About this exercise
Look through the data below for the line with "Giochi Di Ruolo", and transcribe it exactly together with each line after it up to and including the line with "Aufgaben und bieten". Give nothing else.

■ ■ ■ ■ ■

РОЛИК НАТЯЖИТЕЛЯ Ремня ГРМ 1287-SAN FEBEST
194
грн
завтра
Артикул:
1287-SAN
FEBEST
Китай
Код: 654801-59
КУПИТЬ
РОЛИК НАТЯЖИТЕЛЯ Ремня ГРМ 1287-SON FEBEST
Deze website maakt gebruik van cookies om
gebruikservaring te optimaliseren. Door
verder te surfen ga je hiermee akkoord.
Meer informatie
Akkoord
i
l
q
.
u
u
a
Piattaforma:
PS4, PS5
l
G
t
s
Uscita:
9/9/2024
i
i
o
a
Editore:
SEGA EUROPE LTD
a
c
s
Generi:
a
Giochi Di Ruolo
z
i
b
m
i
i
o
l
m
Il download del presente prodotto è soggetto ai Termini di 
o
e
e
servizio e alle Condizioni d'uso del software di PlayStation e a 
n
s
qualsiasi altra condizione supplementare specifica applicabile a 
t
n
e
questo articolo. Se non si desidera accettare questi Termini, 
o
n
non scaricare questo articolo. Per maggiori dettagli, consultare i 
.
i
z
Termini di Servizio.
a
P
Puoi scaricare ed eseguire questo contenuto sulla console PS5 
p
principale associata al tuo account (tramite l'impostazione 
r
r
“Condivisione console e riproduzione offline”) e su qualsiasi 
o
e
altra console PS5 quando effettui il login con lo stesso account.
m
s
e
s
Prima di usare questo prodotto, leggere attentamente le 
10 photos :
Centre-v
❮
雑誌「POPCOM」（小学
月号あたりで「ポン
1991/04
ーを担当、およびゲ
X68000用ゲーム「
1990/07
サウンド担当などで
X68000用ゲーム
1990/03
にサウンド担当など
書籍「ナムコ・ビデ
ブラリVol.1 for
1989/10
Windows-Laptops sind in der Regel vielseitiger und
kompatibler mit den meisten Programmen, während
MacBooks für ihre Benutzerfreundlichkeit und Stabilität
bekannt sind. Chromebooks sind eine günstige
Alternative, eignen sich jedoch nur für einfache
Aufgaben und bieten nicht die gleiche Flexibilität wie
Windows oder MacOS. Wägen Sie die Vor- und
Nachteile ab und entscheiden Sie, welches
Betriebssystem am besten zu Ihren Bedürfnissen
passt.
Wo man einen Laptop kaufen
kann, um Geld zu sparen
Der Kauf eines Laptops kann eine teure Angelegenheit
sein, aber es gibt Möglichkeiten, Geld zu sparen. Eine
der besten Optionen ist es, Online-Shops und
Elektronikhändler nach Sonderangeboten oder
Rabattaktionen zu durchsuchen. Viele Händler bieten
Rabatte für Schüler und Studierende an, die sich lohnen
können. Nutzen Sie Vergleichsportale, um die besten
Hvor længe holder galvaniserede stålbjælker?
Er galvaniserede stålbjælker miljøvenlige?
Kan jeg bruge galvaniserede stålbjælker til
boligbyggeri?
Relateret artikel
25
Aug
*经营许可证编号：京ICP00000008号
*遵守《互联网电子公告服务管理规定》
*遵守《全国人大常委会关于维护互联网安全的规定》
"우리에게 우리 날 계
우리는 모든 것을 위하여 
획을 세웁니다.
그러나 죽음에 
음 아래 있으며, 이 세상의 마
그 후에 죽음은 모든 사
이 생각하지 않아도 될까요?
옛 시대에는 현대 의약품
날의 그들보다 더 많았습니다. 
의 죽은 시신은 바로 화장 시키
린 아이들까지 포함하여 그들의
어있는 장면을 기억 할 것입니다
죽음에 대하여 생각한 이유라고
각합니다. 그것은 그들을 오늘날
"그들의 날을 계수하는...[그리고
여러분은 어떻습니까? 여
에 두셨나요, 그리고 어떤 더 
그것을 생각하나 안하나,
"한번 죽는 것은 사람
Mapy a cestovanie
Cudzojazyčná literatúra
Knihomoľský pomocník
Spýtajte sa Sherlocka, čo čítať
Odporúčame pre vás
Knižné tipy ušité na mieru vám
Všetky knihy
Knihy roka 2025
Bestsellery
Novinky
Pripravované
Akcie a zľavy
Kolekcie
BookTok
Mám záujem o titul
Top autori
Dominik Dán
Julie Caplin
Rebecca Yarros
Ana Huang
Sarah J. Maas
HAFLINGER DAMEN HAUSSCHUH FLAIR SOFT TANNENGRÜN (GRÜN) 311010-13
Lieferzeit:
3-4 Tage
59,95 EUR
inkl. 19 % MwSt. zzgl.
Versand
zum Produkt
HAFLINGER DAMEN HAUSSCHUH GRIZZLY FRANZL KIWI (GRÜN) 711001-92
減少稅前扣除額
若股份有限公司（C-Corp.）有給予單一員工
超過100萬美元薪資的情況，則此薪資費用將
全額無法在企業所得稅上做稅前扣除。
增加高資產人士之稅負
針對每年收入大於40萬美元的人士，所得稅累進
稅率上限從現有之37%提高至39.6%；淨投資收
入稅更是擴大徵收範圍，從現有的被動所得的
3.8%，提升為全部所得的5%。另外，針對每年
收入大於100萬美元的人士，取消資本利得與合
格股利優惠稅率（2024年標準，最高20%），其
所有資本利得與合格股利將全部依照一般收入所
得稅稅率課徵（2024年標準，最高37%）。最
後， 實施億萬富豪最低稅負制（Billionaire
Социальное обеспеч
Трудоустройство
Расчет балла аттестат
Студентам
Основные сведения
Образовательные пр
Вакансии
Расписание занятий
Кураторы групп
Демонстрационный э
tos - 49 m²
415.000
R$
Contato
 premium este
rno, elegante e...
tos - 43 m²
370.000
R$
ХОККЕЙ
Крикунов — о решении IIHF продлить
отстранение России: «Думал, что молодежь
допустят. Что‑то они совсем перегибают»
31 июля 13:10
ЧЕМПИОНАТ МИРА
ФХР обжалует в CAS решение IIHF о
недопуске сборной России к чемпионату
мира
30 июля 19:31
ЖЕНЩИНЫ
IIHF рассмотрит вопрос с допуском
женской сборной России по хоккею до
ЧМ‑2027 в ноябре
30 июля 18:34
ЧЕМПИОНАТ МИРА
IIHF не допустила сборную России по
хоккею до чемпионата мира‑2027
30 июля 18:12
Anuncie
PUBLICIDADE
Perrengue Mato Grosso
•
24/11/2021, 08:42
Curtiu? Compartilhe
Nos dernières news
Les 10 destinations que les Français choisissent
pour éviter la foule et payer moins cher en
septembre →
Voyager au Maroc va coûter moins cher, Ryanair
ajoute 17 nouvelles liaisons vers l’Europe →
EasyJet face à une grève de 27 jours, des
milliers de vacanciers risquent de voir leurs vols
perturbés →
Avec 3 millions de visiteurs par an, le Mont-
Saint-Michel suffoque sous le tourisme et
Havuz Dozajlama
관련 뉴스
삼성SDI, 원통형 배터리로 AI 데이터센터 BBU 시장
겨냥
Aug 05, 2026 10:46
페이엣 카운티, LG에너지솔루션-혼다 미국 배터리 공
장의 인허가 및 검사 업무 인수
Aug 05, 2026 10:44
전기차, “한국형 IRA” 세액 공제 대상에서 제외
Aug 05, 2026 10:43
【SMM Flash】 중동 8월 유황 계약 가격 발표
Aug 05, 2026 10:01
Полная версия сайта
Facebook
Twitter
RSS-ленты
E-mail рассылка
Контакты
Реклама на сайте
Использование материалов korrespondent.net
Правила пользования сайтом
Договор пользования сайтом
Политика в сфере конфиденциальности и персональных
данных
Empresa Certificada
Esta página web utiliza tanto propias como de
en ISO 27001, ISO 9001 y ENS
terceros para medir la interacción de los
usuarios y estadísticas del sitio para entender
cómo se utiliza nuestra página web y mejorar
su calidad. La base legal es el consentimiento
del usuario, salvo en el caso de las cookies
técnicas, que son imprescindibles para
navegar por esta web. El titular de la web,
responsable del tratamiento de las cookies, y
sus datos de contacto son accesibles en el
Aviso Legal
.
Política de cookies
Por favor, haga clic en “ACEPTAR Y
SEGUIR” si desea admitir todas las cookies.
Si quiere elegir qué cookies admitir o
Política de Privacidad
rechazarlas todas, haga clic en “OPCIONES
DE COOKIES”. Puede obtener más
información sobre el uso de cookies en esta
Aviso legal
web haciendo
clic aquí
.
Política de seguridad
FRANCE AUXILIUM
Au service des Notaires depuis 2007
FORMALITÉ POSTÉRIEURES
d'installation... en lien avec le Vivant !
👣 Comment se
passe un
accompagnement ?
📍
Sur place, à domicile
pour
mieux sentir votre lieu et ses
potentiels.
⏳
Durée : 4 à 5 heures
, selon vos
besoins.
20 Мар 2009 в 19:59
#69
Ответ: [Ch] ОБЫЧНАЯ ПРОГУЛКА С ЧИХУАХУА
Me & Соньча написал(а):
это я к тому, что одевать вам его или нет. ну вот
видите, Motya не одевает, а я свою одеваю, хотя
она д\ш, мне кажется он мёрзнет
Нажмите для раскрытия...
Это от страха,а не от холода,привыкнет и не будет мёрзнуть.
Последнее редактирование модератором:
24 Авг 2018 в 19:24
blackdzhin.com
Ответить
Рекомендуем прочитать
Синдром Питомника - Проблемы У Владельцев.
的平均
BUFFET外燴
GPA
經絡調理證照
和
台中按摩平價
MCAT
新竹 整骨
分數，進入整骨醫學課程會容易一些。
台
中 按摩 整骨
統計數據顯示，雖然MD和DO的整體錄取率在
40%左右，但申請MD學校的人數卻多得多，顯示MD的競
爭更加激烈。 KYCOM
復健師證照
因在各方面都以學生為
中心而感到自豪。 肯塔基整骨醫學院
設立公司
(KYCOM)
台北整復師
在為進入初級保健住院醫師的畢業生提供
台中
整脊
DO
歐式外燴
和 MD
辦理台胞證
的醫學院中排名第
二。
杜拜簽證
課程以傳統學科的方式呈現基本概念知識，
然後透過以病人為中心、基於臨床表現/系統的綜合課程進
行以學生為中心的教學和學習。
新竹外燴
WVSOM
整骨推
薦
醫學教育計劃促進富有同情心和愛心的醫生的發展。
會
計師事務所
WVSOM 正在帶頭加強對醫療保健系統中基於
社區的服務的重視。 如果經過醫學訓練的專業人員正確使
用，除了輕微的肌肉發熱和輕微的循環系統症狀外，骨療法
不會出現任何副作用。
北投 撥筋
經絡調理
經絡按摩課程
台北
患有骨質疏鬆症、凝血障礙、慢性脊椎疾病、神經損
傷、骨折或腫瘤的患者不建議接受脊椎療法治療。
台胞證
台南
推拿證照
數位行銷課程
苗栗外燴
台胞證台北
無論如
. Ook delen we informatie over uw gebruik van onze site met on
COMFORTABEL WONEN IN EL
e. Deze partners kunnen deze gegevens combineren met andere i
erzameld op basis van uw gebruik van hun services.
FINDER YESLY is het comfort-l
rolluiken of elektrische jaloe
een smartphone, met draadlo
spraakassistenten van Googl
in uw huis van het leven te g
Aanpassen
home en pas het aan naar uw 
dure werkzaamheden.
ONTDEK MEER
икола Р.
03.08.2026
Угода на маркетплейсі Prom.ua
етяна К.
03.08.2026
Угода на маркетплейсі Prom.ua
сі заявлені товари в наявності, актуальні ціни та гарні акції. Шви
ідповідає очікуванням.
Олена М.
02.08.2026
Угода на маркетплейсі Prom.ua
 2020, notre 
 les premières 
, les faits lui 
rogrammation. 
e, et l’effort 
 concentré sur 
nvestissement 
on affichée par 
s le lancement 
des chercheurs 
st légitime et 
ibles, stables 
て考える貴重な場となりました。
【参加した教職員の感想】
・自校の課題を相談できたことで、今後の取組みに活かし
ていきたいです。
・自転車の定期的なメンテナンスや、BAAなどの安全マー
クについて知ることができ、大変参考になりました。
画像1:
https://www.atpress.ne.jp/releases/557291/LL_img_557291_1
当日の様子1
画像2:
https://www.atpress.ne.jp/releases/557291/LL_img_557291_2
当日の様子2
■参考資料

■ ■ ■ ■ ■

Solution to this exercise
Giochi Di Ruolo
z
i
b
m
i
i
o
l
m
Il download del presente prodotto è soggetto ai Termini di 
o
e
e
servizio e alle Condizioni d'uso del software di PlayStation e a 
n
s
qualsiasi altra condizione supplementare specifica applicabile a 
t
n
e
questo articolo. Se non si desidera accettare questi Termini, 
o
n
non scaricare questo articolo. Per maggiori dettagli, consultare i 
.
i
z
Termini di Servizio.
a
P
Puoi scaricare ed eseguire questo contenuto sulla console PS5 
p
principale associata al tuo account (tramite l'impostazione 
r
r
“Condivisione console e riproduzione offline”) e su qualsiasi 
o
e
altra console PS5 quando effettui il login con lo stesso account.
m
s
e
s
Prima di usare questo prodotto, leggere attentamente le 
10 photos :
Centre-v
❮
雑誌「POPCOM」（小学
月号あたりで「ポン
1991/04
ーを担当、およびゲ
X68000用ゲーム「
1990/07
サウンド担当などで
X68000用ゲーム
1990/03
にサウンド担当など
書籍「ナムコ・ビデ
ブラリVol.1 for
1989/10
Windows-Laptops sind in der Regel vielseitiger und
kompatibler mit den meisten Programmen, während
MacBooks für ihre Benutzerfreundlichkeit und Stabilität
bekannt sind. Chromebooks sind eine günstige
Alternative, eignen sich jedoch nur für einfache
Aufgaben und bieten nicht die gleiche Flexibilität wie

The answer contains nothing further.